**Instruction:** Every line in the data below from the one containing "盈环网络技术（上海） 民营" down to the one containing "brigatórios são marcados com", both included, must be retyped exactly; no other line is to appear.

Source data:
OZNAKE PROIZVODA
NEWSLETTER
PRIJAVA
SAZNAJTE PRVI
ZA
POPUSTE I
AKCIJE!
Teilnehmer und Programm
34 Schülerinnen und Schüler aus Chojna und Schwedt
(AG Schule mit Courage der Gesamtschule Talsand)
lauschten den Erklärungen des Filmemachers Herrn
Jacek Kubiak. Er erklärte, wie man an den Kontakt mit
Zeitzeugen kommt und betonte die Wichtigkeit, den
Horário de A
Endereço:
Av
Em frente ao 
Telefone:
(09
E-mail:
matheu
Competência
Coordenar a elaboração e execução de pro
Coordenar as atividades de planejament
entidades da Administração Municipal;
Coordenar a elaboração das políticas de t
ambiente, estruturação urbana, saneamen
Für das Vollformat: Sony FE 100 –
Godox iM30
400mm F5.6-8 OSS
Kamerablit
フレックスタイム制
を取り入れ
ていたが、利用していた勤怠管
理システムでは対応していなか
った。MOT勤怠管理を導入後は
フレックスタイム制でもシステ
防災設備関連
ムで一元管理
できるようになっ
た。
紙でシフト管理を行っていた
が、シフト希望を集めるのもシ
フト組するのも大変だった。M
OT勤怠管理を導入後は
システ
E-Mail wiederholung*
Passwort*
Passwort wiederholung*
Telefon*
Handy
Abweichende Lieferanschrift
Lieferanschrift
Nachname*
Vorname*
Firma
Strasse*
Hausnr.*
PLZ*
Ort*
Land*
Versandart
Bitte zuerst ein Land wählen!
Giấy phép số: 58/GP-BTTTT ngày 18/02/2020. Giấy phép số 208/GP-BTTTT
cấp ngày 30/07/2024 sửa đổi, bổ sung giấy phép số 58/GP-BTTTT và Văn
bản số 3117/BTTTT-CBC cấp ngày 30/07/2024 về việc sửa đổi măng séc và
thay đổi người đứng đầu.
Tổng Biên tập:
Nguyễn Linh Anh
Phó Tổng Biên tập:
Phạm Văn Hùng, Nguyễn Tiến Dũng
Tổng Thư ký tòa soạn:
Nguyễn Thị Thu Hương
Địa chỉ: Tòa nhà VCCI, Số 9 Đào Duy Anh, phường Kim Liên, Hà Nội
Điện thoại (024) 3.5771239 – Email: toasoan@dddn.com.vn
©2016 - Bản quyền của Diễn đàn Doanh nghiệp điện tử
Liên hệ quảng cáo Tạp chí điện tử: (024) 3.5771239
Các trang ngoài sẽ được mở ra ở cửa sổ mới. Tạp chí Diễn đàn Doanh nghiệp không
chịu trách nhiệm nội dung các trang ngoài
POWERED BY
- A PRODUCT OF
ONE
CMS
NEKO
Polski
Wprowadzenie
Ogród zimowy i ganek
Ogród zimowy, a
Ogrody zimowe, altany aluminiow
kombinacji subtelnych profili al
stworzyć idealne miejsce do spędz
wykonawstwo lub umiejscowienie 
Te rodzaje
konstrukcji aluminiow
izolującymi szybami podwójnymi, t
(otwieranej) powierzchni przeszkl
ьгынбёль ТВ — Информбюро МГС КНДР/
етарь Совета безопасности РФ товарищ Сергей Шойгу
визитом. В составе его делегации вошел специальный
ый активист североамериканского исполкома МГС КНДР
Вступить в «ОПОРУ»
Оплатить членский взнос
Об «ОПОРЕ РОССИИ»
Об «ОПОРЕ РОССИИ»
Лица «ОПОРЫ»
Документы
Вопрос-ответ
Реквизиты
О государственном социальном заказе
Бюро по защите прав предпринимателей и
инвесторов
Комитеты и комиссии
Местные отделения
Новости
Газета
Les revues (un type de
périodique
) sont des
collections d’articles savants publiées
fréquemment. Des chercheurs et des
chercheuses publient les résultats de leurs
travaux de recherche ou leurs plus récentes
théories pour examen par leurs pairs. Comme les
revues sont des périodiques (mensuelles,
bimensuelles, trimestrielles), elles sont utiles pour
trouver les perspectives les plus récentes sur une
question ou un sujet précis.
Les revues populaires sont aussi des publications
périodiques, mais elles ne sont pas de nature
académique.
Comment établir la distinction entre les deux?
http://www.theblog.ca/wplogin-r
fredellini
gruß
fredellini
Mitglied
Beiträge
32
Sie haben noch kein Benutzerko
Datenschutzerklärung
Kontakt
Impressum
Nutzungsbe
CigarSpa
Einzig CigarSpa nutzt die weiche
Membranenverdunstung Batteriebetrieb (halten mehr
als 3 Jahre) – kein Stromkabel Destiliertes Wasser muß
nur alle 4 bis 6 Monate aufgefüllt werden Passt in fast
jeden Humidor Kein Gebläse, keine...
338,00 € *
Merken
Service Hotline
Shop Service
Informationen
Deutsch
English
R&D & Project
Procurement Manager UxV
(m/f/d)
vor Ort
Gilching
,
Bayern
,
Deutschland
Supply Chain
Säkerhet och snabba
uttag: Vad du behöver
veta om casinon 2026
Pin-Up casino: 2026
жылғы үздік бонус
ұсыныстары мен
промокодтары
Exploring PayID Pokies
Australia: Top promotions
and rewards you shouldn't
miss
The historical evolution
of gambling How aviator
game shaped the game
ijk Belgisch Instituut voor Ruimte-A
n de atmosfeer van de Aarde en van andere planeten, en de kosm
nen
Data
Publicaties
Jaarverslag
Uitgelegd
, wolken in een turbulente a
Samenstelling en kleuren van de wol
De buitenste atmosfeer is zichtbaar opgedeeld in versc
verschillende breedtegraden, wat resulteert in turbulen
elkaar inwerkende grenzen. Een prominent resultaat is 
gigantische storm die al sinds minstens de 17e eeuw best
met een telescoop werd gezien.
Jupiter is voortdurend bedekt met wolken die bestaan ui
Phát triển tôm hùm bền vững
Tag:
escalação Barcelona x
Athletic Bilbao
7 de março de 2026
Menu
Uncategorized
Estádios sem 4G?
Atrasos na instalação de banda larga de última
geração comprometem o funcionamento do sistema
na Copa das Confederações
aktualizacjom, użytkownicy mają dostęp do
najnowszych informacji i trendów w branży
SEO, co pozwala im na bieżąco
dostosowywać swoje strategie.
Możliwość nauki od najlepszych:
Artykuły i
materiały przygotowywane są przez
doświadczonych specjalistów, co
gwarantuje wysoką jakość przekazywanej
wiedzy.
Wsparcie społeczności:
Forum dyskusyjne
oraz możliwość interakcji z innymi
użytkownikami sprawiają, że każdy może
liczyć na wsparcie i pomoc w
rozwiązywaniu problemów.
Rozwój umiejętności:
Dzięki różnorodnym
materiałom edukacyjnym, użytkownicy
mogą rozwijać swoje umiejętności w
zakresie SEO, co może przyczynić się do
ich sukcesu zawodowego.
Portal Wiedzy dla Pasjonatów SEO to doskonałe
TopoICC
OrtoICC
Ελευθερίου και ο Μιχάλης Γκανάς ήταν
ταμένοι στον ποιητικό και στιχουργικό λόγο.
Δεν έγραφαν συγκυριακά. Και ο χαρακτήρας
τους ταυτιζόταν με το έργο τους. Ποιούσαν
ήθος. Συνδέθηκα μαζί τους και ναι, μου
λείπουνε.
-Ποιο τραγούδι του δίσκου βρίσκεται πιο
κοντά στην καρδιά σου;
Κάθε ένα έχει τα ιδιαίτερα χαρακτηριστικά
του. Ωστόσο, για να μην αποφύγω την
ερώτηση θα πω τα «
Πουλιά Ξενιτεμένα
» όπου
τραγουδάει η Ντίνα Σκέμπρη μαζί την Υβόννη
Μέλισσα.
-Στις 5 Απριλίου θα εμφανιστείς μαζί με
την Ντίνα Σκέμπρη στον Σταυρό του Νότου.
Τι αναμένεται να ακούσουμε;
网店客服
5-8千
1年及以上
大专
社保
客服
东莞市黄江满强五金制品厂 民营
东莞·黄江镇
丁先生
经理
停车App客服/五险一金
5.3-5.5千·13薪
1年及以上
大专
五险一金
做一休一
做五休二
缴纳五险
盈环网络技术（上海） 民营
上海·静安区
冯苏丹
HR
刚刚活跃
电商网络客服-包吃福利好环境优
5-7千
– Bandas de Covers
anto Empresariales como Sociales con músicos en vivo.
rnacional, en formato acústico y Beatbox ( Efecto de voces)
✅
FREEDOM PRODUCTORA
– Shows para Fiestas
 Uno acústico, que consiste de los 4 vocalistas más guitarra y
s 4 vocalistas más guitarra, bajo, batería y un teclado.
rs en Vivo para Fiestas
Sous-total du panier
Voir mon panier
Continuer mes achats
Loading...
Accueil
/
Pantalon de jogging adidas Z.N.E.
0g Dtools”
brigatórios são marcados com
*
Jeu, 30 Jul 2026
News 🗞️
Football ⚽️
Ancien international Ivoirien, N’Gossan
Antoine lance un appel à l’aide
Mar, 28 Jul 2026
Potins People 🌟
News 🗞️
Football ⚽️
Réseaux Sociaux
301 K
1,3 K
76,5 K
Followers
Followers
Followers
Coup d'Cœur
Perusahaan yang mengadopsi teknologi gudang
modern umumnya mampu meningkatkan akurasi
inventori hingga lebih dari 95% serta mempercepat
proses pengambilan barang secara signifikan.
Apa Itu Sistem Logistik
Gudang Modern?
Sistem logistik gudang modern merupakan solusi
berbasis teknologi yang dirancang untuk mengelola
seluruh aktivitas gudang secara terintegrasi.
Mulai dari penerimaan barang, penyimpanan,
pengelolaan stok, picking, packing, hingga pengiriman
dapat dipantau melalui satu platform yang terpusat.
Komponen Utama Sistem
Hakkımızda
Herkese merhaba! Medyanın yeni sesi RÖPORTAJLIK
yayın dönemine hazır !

**Result of the exercise:**
盈环网络技术（上海） 民营
上海·静安区
冯苏丹
HR
刚刚活跃
电商网络客服-包吃福利好环境优
5-7千
– Bandas de Covers
anto Empresariales como Sociales con músicos en vivo.
rnacional, en formato acústico y Beatbox ( Efecto de voces)
✅
FREEDOM PRODUCTORA
– Shows para Fiestas
 Uno acústico, que consiste de los 4 vocalistas más guitarra y
s 4 vocalistas más guitarra, bajo, batería y un teclado.
rs en Vivo para Fiestas
Sous-total du panier
Voir mon panier
Continuer mes achats
Loading...
Accueil
/
Pantalon de jogging adidas Z.N.E.
0g Dtools”
brigatórios são marcados com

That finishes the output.